> _SET TASK_
Put these lines into a Markdown table with the columns Row and Line, numbering each row and skipping blank lines. Leave out the pictures.

— begin INPUT MATERIAL —

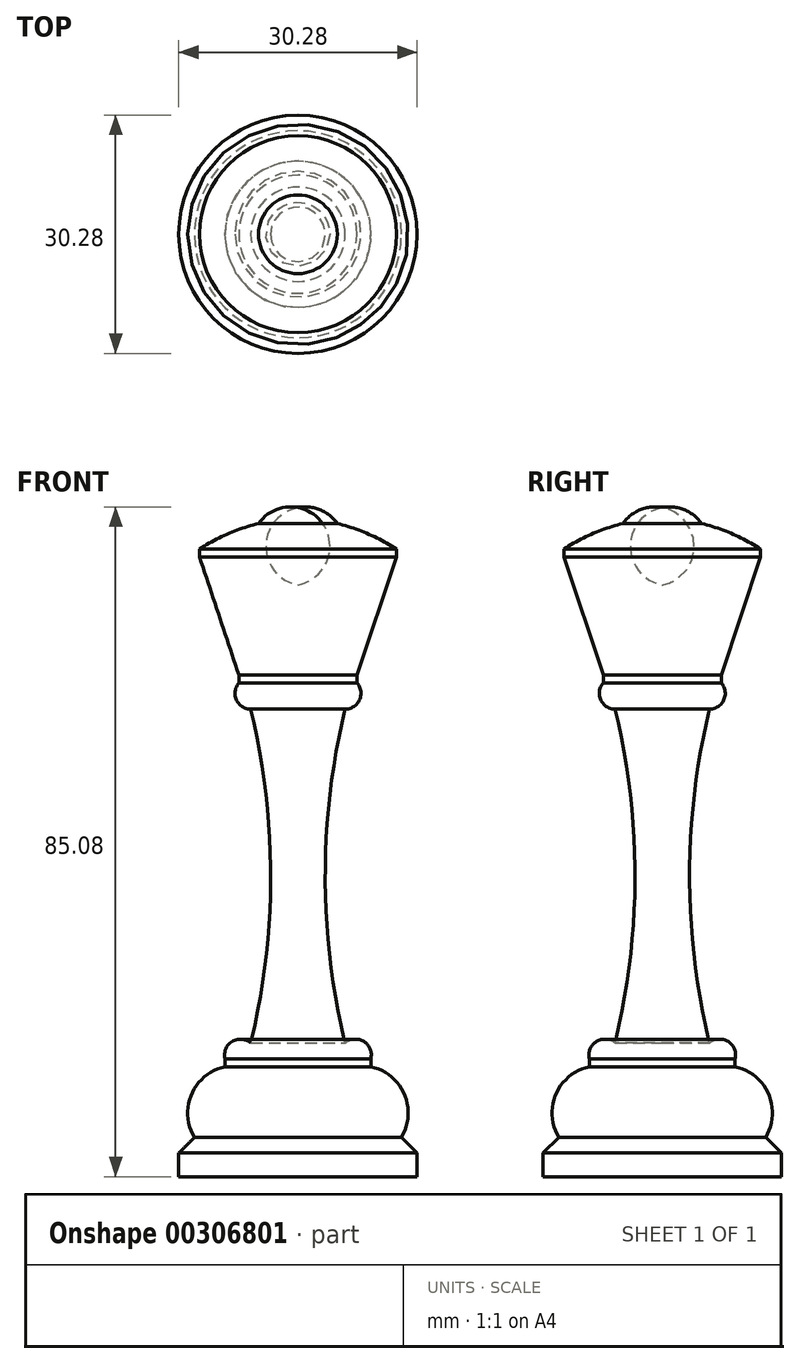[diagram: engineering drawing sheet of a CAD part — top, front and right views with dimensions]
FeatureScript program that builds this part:
annotation { "Feature Type Name" : "Feature", "Feature Type Description" : "" }
export const myFeature = defineFeature(function(context is Context, id is Id, definition is map)
    precondition{}
    {
        {
            var Q0;
            Q0=qCreatedBy(makeId("Front.planeOp"),FACE);
            var sketch = newSketch(context, id + "F0", { "sketchPlane" : qUnion([Q0])});
            skArc(sketch, "E0", {"start": v(5, -2) * mm, "mid": v(2.8, -0.27) * mm, "end": v(0, 0) * mm});
            skArc(sketch, "E1", {"start": v(12.5, -5.27) * mm, "mid": v(8.88, -3.33) * mm, "end": v(5, -2) * mm});
            skLineSegment(sketch, "E2", {"start": v(12.5, -5.27) * mm, "end": v(12.5, -6.27) * mm});
            skLineSegment(sketch, "E3", {"start": v(12.5, -6.27) * mm, "end": v(7.5, -21.27) * mm});
            skLineSegment(sketch, "E4", {"start": v(7.5, -21.27) * mm, "end": v(7.5, -22.27) * mm});
            skArc(sketch, "E5", {"start": v(6, -25.6) * mm, "mid": v(7.82, -24.41) * mm, "end": v(7.5, -22.27) * mm});
            skArc(sketch, "E6", {"start": v(6, -25.6) * mm, "mid": v(3.46, -46.8) * mm, "end": v(6, -68.02) * mm});
            skArc(sketch, "E7", {"start": v(9.26, -70.02) * mm, "mid": v(8.37, -67.82) * mm, "end": v(6, -68.02) * mm});
            skLineSegment(sketch, "E8", {"start": v(9.26, -70.02) * mm, "end": v(9.26, -71.02) * mm});
            skArc(sketch, "E9", {"start": v(13.14, -80) * mm, "mid": v(13.5, -74.5) * mm, "end": v(9.26, -71.02) * mm});
            skLineSegment(sketch, "E10", {"start": v(15.14, -82) * mm, "end": v(13.14, -80) * mm});
            skLineSegment(sketch, "E11", {"start": v(15.14, -85) * mm, "end": v(15.14, -82) * mm});
            skLineSegment(sketch, "E12", {"start": v(15.14, -85) * mm, "end": v(0, -85) * mm});
            skLineSegment(sketch, "E13", {"start": v(0, -85) * mm, "end": v(0, 0) * mm});
            skSolve(sketch);
        }
        {
            var Q0;
            Q0=makeQuery(id+"F0.imprint","IMPRINT",FACE,{"disambiguationData":[TD([[makeQuery(id+"F0.imprint","IMPRINT",EDGE,{"derivedFrom":sQuery(id+"F0.wireOp",EDGE,"E0")}),1.0]])]});
            var Q1;
            Q1=sQuery(id+"F0.wireOp",EDGE,"E13");
            revolve(context, id + "F1", {"entities" : qUnion([Q0]), "axis" : qUnion([Q1]), "revolveType" : RevolveType.FULL});
        }
    });
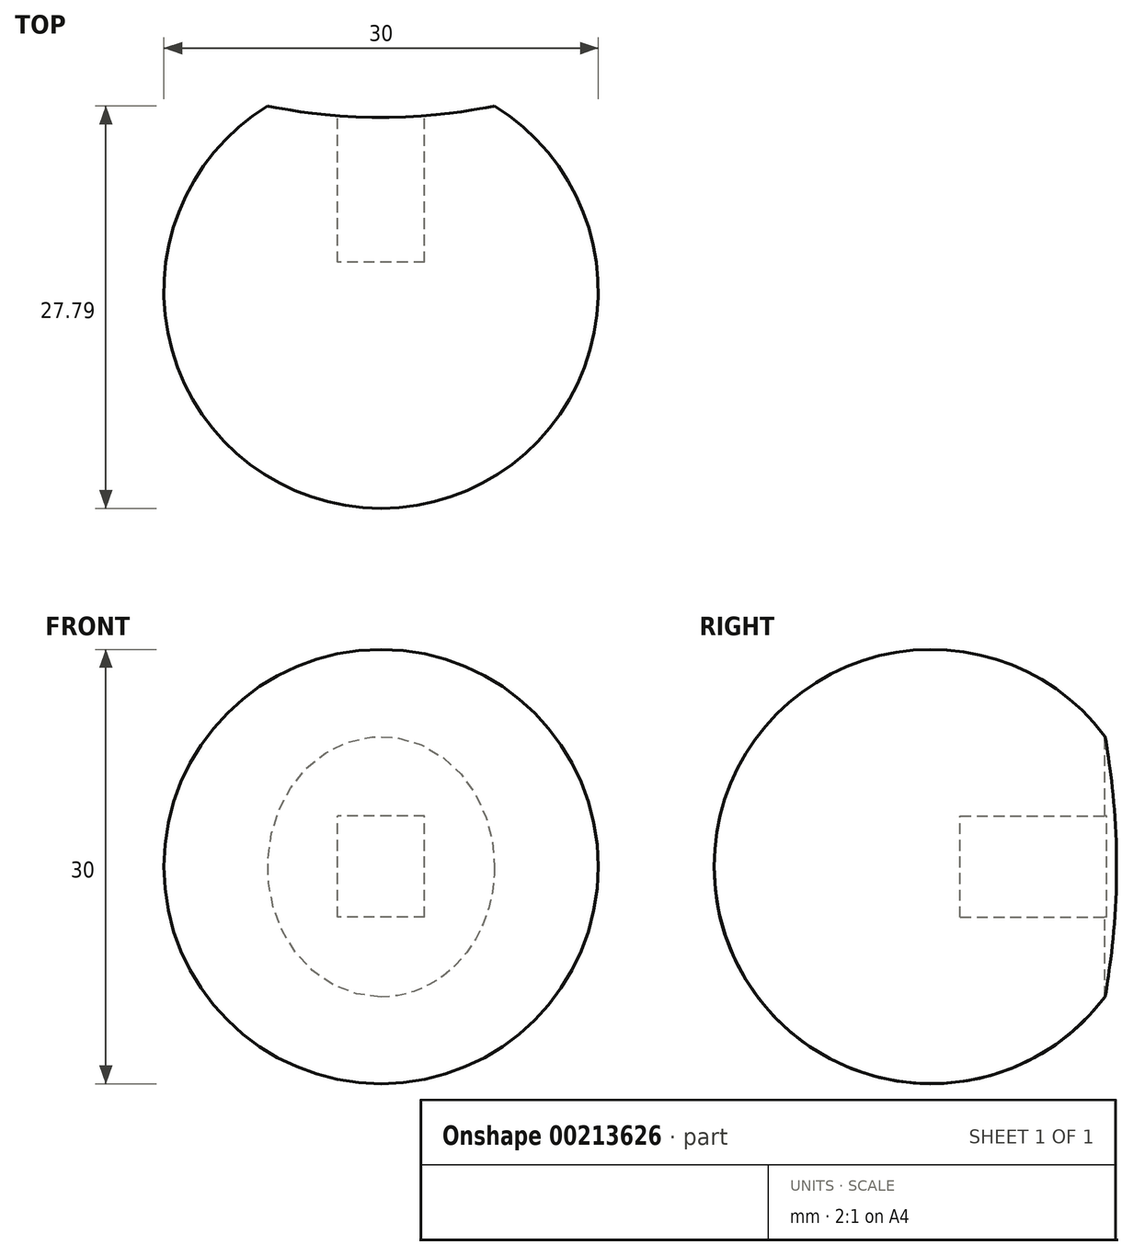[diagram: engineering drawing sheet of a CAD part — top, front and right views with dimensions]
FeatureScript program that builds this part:
annotation { "Feature Type Name" : "Feature", "Feature Type Description" : "" }
export const myFeature = defineFeature(function(context is Context, id is Id, definition is map)
    precondition{}
    {
        {
            var Q0;
            Q0=qCreatedBy(makeId("Right.planeOp"),FACE);
            var sketch = newSketch(context, id + "F0", { "sketchPlane" : qUnion([Q0])});
            skLineSegment(sketch, "E0", {"start": v(0, 0) * mm, "end": v(-30, 0) * mm});
            skArc(sketch, "E1", {"start": v(0, 0) * mm, "mid": v(-15, 15) * mm, "end": v(-30, 0) * mm});
            skSolve(sketch);
        }
        {
            var Q0;
            Q0 = qSketchRegion(id + "F0", true);
            var Q1;
            Q1=sQuery(id+"F0.wireOp",EDGE,"E0");
            revolve(context, id + "F1", {"entities" : qUnion([Q0]), "axis" : qUnion([Q1]), "revolveType" : RevolveType.FULL});
        }
        {
            var Q0;
            Q0=qCreatedBy(makeId("Top.planeOp"),FACE);
            cPlane(context, id + "F2", {"entities" : qUnion([Q0]), "cplaneType" : CPlaneType.OFFSET, "offset" : 15 * mm, "width" : 150 * mm, "height" : 150 * mm});
        }
        {
            var Q0;
            Q0=qCreatedBy(id+"F2.planeOp",FACE);
            var sketch = newSketch(context, id + "F3", { "sketchPlane" : qUnion([Q0])});
            skLineSegment(sketch, "E2", {"start": v(0, 0) * mm, "end": v(0, -16.03) * mm, "construction": true});
            skLineSegment(sketch, "E3", {"start": v(0, 0) * mm, "end": v(-15, 0) * mm});
            skLineSegment(sketch, "E4", {"start": v(0, 0) * mm, "end": v(15, 0) * mm});
            skArc(sketch, "E5", {"start": v(-15, 0) * mm, "mid": v(0, -3) * mm, "end": v(15, 0) * mm});
            skSolve(sketch);
        }
        {
            var Q0;
            Q0 = qSketchRegion(id + "F3", true);
            extrude(context, id + "F4", {"entities" : qUnion([Q0]), "operationType" : NewBodyOperationType.REMOVE, "endBound" : BoundingType.THROUGH_ALL, "oppositeDirection" : true, "depth" : 25 * mm});
        }
        {
            var Q0;
            Q0=qCreatedBy(makeId("Front.planeOp"),FACE);
            var sketch = newSketch(context, id + "F5", { "sketchPlane" : qUnion([Q0])});
            skLineSegment(sketch, "E6.bottom", {"start": v(3, -3.5) * mm, "end": v(-3, -3.5) * mm});
            skLineSegment(sketch, "E6.top", {"start": v(3, 3.5) * mm, "end": v(-3, 3.5) * mm});
            skLineSegment(sketch, "E6.left", {"start": v(3, -3.5) * mm, "end": v(3, 3.5) * mm});
            skLineSegment(sketch, "E6.right", {"start": v(-3, -3.5) * mm, "end": v(-3, 3.5) * mm});
            skPoint(sketch, "E6.middle", {"position": v(0, 0) * mm});
            skSolve(sketch);
        }
        {
            var Q0;
            Q0 = qSketchRegion(id + "F5", true);
            extrude(context, id + "F6", {"entities" : qUnion([Q0]), "operationType" : NewBodyOperationType.REMOVE, "depth" : 13 * mm});
        }
    });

— end INPUT MATERIAL —

> _PROBLEM SOLUTION_
| Row | Line |
|---|---|
| 1 | [diagram: engineering drawing sheet of a CAD part — top, front and right views with dimensions] |
| 2 | FeatureScript program that builds this part: |
| 3 | annotation { "Feature Type Name" : "Feature", "Feature Type Description" : "" } |
| 4 | export const myFeature = defineFeature(function(context is Context, id is Id, definition is map) |
| 5 |     precondition{} |
| 6 |     { |
| 7 |         { |
| 8 |             var Q0; |
| 9 |             Q0=qCreatedBy(makeId("Front.planeOp"),FACE); |
| 10 |             var sketch = newSketch(context, id + "F0", { "sketchPlane" : qUnion([Q0])}); |
| 11 |             skArc(sketch, "E0", {"start": v(5, -2) * mm, "mid": v(2.8, -0.27) * mm, "end": v(0, 0) * mm}); |
| 12 |             skArc(sketch, "E1", {"start": v(12.5, -5.27) * mm, "mid": v(8.88, -3.33) * mm, "end": v(5, -2) * mm}); |
| 13 |             skLineSegment(sketch, "E2", {"start": v(12.5, -5.27) * mm, "end": v(12.5, -6.27) * mm}); |
| 14 |             skLineSegment(sketch, "E3", {"start": v(12.5, -6.27) * mm, "end": v(7.5, -21.27) * mm}); |
| 15 |             skLineSegment(sketch, "E4", {"start": v(7.5, -21.27) * mm, "end": v(7.5, -22.27) * mm}); |
| 16 |             skArc(sketch, "E5", {"start": v(6, -25.6) * mm, "mid": v(7.82, -24.41) * mm, "end": v(7.5, -22.27) * mm}); |
| 17 |             skArc(sketch, "E6", {"start": v(6, -25.6) * mm, "mid": v(3.46, -46.8) * mm, "end": v(6, -68.02) * mm}); |
| 18 |             skArc(sketch, "E7", {"start": v(9.26, -70.02) * mm, "mid": v(8.37, -67.82) * mm, "end": v(6, -68.02) * mm}); |
| 19 |             skLineSegment(sketch, "E8", {"start": v(9.26, -70.02) * mm, "end": v(9.26, -71.02) * mm}); |
| 20 |             skArc(sketch, "E9", {"start": v(13.14, -80) * mm, "mid": v(13.5, -74.5) * mm, "end": v(9.26, -71.02) * mm}); |
| 21 |             skLineSegment(sketch, "E10", {"start": v(15.14, -82) * mm, "end": v(13.14, -80) * mm}); |
| 22 |             skLineSegment(sketch, "E11", {"start": v(15.14, -85) * mm, "end": v(15.14, -82) * mm}); |
| 23 |             skLineSegment(sketch, "E12", {"start": v(15.14, -85) * mm, "end": v(0, -85) * mm}); |
| 24 |             skLineSegment(sketch, "E13", {"start": v(0, -85) * mm, "end": v(0, 0) * mm}); |
| 25 |             skSolve(sketch); |
| 26 |         } |
| 27 |         { |
| 28 |             var Q0; |
| 29 |             Q0=makeQuery(id+"F0.imprint","IMPRINT",FACE,{"disambiguationData":[TD([[makeQuery(id+"F0.imprint","IMPRINT",EDGE,{"derivedFrom":sQuery(id+"F0.wireOp",EDGE,"E0")}),1.0]])]}); |
| 30 |             var Q1; |
| 31 |             Q1=sQuery(id+"F0.wireOp",EDGE,"E13"); |
| 32 |             revolve(context, id + "F1", {"entities" : qUnion([Q0]), "axis" : qUnion([Q1]), "revolveType" : RevolveType.FULL}); |
| 33 |         } |
| 34 |     }); |
| 35 | [diagram: engineering drawing sheet of a CAD part — top, front and right views with dimensions] |
| 36 | FeatureScript program that builds this part: |
| 37 | annotation { "Feature Type Name" : "Feature", "Feature Type Description" : "" } |
| 38 | export const myFeature = defineFeature(function(context is Context, id is Id, definition is map) |
| 39 |     precondition{} |
| 40 |     { |
| 41 |         { |
| 42 |             var Q0; |
| 43 |             Q0=qCreatedBy(makeId("Right.planeOp"),FACE); |
| 44 |             var sketch = newSketch(context, id + "F0", { "sketchPlane" : qUnion([Q0])}); |
| 45 |             skLineSegment(sketch, "E0", {"start": v(0, 0) * mm, "end": v(-30, 0) * mm}); |
| 46 |             skArc(sketch, "E1", {"start": v(0, 0) * mm, "mid": v(-15, 15) * mm, "end": v(-30, 0) * mm}); |
| 47 |             skSolve(sketch); |
| 48 |         } |
| 49 |         { |
| 50 |             var Q0; |
| 51 |             Q0 = qSketchRegion(id + "F0", true); |
| 52 |             var Q1; |
| 53 |             Q1=sQuery(id+"F0.wireOp",EDGE,"E0"); |
| 54 |             revolve(context, id + "F1", {"entities" : qUnion([Q0]), "axis" : qUnion([Q1]), "revolveType" : RevolveType.FULL}); |
| 55 |         } |
| 56 |         { |
| 57 |             var Q0; |
| 58 |             Q0=qCreatedBy(makeId("Top.planeOp"),FACE); |
| 59 |             cPlane(context, id + "F2", {"entities" : qUnion([Q0]), "cplaneType" : CPlaneType.OFFSET, "offset" : 15 * mm, "width" : 150 * mm, "height" : 150 * mm}); |
| 60 |         } |
| 61 |         { |
| 62 |             var Q0; |
| 63 |             Q0=qCreatedBy(id+"F2.planeOp",FACE); |
| 64 |             var sketch = newSketch(context, id + "F3", { "sketchPlane" : qUnion([Q0])}); |
| 65 |             skLineSegment(sketch, "E2", {"start": v(0, 0) * mm, "end": v(0, -16.03) * mm, "construction": true}); |
| 66 |             skLineSegment(sketch, "E3", {"start": v(0, 0) * mm, "end": v(-15, 0) * mm}); |
| 67 |             skLineSegment(sketch, "E4", {"start": v(0, 0) * mm, "end": v(15, 0) * mm}); |
| 68 |             skArc(sketch, "E5", {"start": v(-15, 0) * mm, "mid": v(0, -3) * mm, "end": v(15, 0) * mm}); |
| 69 |             skSolve(sketch); |
| 70 |         } |
| 71 |         { |
| 72 |             var Q0; |
| 73 |             Q0 = qSketchRegion(id + "F3", true); |
| 74 |             extrude(context, id + "F4", {"entities" : qUnion([Q0]), "operationType" : NewBodyOperationType.REMOVE, "endBound" : BoundingType.THROUGH_ALL, "oppositeDirection" : true, "depth" : 25 * mm}); |
| 75 |         } |
| 76 |         { |
| 77 |             var Q0; |
| 78 |             Q0=qCreatedBy(makeId("Front.planeOp"),FACE); |
| 79 |             var sketch = newSketch(context, id + "F5", { "sketchPlane" : qUnion([Q0])}); |
| 80 |             skLineSegment(sketch, "E6.bottom", {"start": v(3, -3.5) * mm, "end": v(-3, -3.5) * mm}); |
| 81 |             skLineSegment(sketch, "E6.top", {"start": v(3, 3.5) * mm, "end": v(-3, 3.5) * mm}); |
| 82 |             skLineSegment(sketch, "E6.left", {"start": v(3, -3.5) * mm, "end": v(3, 3.5) * mm}); |
| 83 |             skLineSegment(sketch, "E6.right", {"start": v(-3, -3.5) * mm, "end": v(-3, 3.5) * mm}); |
| 84 |             skPoint(sketch, "E6.middle", {"position": v(0, 0) * mm}); |
| 85 |             skSolve(sketch); |
| 86 |         } |
| 87 |         { |
| 88 |             var Q0; |
| 89 |             Q0 = qSketchRegion(id + "F5", true); |
| 90 |             extrude(context, id + "F6", {"entities" : qUnion([Q0]), "operationType" : NewBodyOperationType.REMOVE, "depth" : 13 * mm}); |
| 91 |         } |
| 92 |     }); |